PROVIDED PASSAGE

══════

When Ryan Miller was acquired after the 2014 Olympic break, it seemed like Brian Elliott was beginning his farewell tour wearing a St. Louis Blues jersey.
That all changed on Monday.
Blues general manager Doug Armstrong announced that the team’s backup goalie had agreed to a three-year, $7.5 million contract extension (a $2.5 million cap hit), keeping him with the club until the end of the 2016-17 season. Elliott currently ranks first all-time in the franchise for save percentage (.927), GAA (1.86) and is tied with Glenn Hall for second in shutouts (16).
At the time of the trade, it seemed that Armstrong was comfortable with Miller joining a future tandem with Jake Allen, the 23-year-old standout who received AHL Goalie of the Year honors this past season, but time has proven that Elliott may be the better choice as Miller is set to hit the unrestricted free-agent market.
“At the trade deadline, we took a calculated gamble of bringing in Ryan and we didn’t have the success that we needed as an organization … certainly not all reflective on Ryan,” Armstrong told St. Louis Post-Dispatch beat writer Jeremy Rutherford. “It’s a team game and as an organization we are responsible.
“But it was additional payments necessary to Buffalo if we signed Ryan. That would have been basically moving back a full round in the draft … and we just felt at this time, it was better for us to go with Elliott and Jake Allen.”
Elliott has been a quiet soldier on the battlelines for the Blues. After jumping onto the scene with an All-Star appearance in 2011-12, the Newmarket, Ontario native climbed his way up the Blues record books in a hurry. He amassed nine shutouts in his first season — a Blues record that will likely remain untouched for quite some time — and his 1.56 GAA that season has a stronghold for the franchise lead, which was originally set by Roman Turek in 1999-2000 (1.95).

══════

PROBLEMS TO WORK ON
1. List every person mentioned by name in the article on Brian Elliott's contract extension.
2. Quote the passage of the article on Brian Elliott's contract extension that begins at the words "When Ryan Miller" and stops after "in shutouts (16).".

PROVIDED MATERIAL
══════

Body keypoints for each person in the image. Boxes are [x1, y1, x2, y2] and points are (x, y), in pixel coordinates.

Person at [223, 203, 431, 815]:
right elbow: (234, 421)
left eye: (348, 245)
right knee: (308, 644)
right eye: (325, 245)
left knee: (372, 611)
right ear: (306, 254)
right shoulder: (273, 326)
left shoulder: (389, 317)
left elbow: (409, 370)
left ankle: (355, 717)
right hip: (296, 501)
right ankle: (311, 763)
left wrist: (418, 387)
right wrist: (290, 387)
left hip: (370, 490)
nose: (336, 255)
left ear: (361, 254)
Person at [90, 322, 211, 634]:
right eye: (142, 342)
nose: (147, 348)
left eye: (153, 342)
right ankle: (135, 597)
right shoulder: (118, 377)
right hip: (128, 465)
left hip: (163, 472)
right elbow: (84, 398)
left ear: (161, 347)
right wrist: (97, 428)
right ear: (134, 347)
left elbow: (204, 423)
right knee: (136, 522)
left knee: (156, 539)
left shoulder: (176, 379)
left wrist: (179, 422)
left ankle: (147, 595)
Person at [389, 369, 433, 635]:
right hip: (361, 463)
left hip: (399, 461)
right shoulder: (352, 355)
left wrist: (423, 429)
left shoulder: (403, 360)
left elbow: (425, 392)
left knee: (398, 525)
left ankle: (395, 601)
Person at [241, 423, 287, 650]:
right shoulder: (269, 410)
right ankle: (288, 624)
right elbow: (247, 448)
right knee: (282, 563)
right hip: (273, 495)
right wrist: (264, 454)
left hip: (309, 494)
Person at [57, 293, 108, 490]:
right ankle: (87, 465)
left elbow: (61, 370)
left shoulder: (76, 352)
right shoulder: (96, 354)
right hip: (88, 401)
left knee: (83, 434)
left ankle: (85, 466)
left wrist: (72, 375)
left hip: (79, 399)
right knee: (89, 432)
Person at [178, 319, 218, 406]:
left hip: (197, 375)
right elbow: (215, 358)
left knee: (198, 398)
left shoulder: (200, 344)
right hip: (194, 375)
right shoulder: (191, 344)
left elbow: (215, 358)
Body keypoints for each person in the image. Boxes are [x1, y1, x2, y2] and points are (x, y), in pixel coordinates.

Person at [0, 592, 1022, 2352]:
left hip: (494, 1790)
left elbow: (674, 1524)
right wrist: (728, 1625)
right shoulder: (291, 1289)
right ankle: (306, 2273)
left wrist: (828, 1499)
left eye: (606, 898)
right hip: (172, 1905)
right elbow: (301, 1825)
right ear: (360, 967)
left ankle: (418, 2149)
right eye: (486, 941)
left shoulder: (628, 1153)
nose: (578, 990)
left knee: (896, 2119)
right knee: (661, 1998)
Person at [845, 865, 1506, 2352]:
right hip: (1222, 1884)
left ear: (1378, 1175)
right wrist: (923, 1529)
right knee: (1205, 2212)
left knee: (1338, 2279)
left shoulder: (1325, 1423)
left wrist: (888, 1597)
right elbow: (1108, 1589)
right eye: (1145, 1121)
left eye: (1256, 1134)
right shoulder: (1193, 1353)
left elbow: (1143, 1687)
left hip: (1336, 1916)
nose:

══════

RESPONSES BY TASK
1.
Ryan Miller
Brian Elliott
Doug Armstrong
Glenn Hall
Jake Allen
Jeremy Rutherford
Roman Turek

2.
When Ryan Miller was acquired after the 2014 Olympic break, it seemed like Brian Elliott was beginning his farewell tour wearing a St. Louis Blues jersey.
That all changed on Monday.
Blues general manager Doug Armstrong announced that the team’s backup goalie had agreed to a three-year, $7.5 million contract extension (a $2.5 million cap hit), keeping him with the club until the end of the 2016-17 season. Elliott currently ranks first all-time in the franchise for save percentage (.927), GAA (1.86) and is tied with Glenn Hall for second in shutouts (16).